Kevin Bjorke
Kevin Bjorke
1 min read

Filed Under

Tags

Golden Gate, May 2003 (C)2003 Kevin Bjorke Three rolls Delta 400, 11.5 mins @ 20C Xtol 1::1. Mixed at 24C, brought the temperature down by tossing some ice cubes in a baggie and floating it in the already-diluted Xtol.

Yesterday afternoon I spooled about 20 rolls of Delta from a 100’ bulkroll — as I was cranking along, I read the Ilford label for the box, which recommended Xtol 1::1 for Delta 400 at no speed slower than ISO 500… 13 mins @ 20C. Hmmm, wonder why they don’t like Xtol?

When I was living in Marin, I started work on a collection of photos of the Golden Gate bridge. Shot quite a few. My thought was to do something faintly echoing Hiroshige’s 36 Views of Fuji.
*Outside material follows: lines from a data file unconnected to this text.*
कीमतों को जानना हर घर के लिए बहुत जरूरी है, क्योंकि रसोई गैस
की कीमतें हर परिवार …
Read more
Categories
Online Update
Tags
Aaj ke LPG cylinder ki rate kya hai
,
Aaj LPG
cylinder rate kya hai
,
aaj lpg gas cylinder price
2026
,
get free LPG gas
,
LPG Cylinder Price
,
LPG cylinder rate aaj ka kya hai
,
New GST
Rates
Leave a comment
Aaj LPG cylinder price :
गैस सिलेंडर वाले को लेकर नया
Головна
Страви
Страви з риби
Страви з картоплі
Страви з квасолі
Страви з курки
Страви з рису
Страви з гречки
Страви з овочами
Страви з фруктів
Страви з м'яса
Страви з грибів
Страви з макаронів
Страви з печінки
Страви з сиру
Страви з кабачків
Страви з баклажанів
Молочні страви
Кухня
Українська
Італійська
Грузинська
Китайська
One or two “straight” shots of the bridge itself, and all the rest photos of the city and countryside surrounding it, with the bridge merely a constant presence. The I moved to Hawaii and had to set this project aside.
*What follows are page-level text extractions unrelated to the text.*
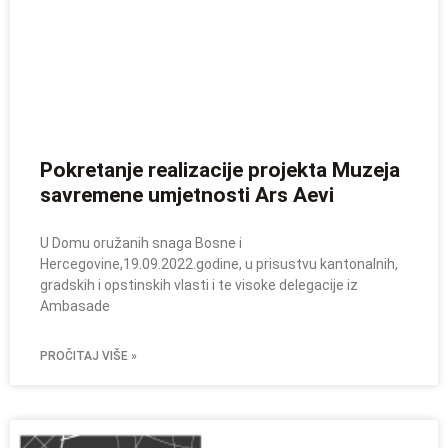
Pokretanje realizacije projekta Muzeja
savremene umjetnosti Ars Aevi
U Domu oružanih snaga Bosne i
Hercegovine,19.09.2022.godine, u prisustvu kantonalnih,
gradskih i opstinskih vlasti i te visoke delegacije iz
Ambasade
PROČITAJ VIŠE »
In the meantime, what appears in the bookstores but Golden Gate by Richard Misrach. For a while, I feared that his book (and show) were exactly what I had planned — I’ve since discovered differently, even as I’ve returned to Northern California.

It’s natural to want to complete this project, though my photography is now in a very different ideological place. The greatest change w.r.t. my initial charter has been the growth of a deeper understanding (or belief that I have one, anyway) in the way Hiroshige was able to use Fuji-yama as a universal symbol of Japanese-ness. I began to see, in a less-than-superficial way, that Hiroshige’s illustrations were not of Fuji, but under the eye of Fuji.

I also came to question the role the Gate has. While physically imposing, a common iconographic symbol for the bay, what does the Gate represent? A tourist attraction, a real estate boon to Southern Marin, a tax harbor and absurd privilege to members of the bridge commission, tempting terrorist target? Is that what I want to accomplish, to celebrate, to reveal?

I’m still interested in the idea of this project, but even as the questions become sharper the answers recede.